Polizeichef: Gewalt in Bautzen ging von Flüchtlingen aus 

Polizeichef Uwe Kiez erläuterte am Donnerstag auf einer Pressekonferenz die Ausschreitungen. 
Polizeichef Uwe Kiez erläuterte am Donnerstag auf einer Pressekonferenz die Ausschreitungen.  © DPA

Bautzen - Die gewalttätigen Ausschreitungen zwischen Flüchtlingen und Einheimischen in Bautzen (unser Artikel dazu von 7 Uhrsind von Asylsuchenden ausgegangen. 

+++ UPDATE 16.09.: Ca. 300 Rechte sorgten auch Donnerstagabend für aggressive Stimmung in Bautzen +++

Aus einer Gruppe von 15 bis 20 unbegleiteten, minderjährigen Asylbewerbern seien Flaschen und Steine in Richtung der Rechten geflogen, sagte der Bautzener Polizeichef Uwe Kilz am Donnerstag bei einer Pressekonferenz in Bautzen. 

Er machte aber auch klar, dass sich die Rechten zuvor auf Facebook verabredet hätten und dann im angetrunkenen Zustand versucht haben, den Flüchtlingen "habhaft zu werden." 

Auch bereits bei einer Konfrontation am vergangenen Samstag (10. September) wäre die Gewalt zunächst von jungen Flüchtlingen ausgegangen.

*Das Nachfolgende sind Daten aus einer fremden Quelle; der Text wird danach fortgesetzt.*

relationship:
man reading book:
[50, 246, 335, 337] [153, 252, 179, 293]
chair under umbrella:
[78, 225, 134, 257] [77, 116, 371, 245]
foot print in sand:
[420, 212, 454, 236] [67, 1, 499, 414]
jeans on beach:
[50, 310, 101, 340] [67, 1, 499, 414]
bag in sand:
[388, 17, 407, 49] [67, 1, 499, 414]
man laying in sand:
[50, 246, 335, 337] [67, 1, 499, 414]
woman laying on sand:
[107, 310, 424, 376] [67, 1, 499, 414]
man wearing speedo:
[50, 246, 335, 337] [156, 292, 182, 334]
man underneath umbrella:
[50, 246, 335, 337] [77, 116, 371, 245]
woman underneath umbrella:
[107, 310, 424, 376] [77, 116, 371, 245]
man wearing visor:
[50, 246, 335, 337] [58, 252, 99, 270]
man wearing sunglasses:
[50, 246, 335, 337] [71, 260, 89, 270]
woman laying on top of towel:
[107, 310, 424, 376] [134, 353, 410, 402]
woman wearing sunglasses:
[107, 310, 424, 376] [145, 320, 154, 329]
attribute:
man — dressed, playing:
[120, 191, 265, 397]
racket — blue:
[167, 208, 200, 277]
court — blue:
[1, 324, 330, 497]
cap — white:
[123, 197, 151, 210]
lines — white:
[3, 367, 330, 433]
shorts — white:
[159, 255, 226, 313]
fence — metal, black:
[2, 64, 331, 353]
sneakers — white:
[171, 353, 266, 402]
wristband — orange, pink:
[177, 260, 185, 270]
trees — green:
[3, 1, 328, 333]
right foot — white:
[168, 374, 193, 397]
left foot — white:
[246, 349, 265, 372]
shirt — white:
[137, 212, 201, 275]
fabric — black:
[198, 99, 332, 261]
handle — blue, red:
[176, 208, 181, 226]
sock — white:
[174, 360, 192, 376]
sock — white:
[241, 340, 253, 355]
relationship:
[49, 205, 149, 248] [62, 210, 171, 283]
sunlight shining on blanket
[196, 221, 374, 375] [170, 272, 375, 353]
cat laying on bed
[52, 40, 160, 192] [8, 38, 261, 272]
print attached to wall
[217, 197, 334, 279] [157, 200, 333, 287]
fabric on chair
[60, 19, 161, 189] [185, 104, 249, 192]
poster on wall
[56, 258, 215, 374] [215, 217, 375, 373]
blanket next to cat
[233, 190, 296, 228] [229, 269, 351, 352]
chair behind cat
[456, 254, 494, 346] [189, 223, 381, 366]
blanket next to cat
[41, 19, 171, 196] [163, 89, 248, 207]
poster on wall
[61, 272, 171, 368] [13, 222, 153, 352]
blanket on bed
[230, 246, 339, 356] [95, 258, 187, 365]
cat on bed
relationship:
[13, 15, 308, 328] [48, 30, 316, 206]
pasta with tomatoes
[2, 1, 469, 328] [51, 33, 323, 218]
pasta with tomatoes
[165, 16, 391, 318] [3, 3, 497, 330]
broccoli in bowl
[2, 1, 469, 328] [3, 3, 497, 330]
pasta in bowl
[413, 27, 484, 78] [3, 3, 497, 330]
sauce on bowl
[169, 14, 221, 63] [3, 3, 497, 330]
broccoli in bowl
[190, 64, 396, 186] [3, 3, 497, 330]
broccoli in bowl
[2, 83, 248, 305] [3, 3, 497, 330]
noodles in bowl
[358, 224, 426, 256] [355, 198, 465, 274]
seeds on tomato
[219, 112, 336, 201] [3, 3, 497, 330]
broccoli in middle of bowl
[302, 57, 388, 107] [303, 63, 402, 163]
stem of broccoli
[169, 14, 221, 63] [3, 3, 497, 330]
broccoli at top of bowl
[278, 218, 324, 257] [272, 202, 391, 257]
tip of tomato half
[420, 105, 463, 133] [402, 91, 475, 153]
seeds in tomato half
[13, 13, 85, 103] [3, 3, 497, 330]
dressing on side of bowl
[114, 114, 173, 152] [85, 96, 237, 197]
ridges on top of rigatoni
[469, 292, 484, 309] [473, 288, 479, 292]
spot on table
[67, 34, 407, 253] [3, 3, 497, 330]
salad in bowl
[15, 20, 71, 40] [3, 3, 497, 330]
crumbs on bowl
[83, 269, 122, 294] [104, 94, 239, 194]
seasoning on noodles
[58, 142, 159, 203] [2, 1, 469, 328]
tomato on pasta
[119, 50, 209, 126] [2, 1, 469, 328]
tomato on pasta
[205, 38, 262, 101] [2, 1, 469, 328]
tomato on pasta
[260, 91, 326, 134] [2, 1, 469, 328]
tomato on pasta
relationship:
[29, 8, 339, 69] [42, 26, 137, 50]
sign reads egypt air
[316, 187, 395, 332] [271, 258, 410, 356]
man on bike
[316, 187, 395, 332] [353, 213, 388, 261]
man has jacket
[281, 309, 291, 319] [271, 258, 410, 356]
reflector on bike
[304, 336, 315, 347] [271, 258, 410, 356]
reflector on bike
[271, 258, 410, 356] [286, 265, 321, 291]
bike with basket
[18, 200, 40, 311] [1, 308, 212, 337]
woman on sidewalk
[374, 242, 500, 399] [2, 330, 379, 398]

Die Polizei ermittelt nach den Ereignissen vom Donnerstag nun gemeinsam mit dem für Extremismus zuständigen Operativen Abwehrzentrum (OAZ). Es werde derzeit Videomaterial ausgewertet, erklärte der stellvertretende Leiter der Polizeidirektion Görlitz, Klaus Mehlberg, am Donnerstag in Bautzen. Ermittelt wird wegen des Verdachts des Landfriedensbruchs sowie gefährlicher Körperverletzung. Zahlreiche Personalien seien aufgenommen worden, eine Reihe von Personen der Polizei bereits bekannt.

Die Polizei kündigte zudem an, ihre Präsenz auf dem Kornmarkt in Bautzen zu verstärken. "Wir werden auch in den nächsten Tagen vor Ort sein und das Problem in den Griff bekommen", sagte Mehlberg. Dafür seien noch mehr Zusatzkräfte als bisher geplant. Der Leiter des Polizeireviers Bautzen, Uwe Kilz, sieht die Polizei nach den wiederholten Einsätzen der vergangenen Tagen an der Grenze. 

Der Landkreis Bautzen will den etwa 30 in der Stadt lebenden jugendlichen Flüchtlingen nun ein Alkoholverbot und eine Ausgangssperre ab 19 Uhr aussprechen. 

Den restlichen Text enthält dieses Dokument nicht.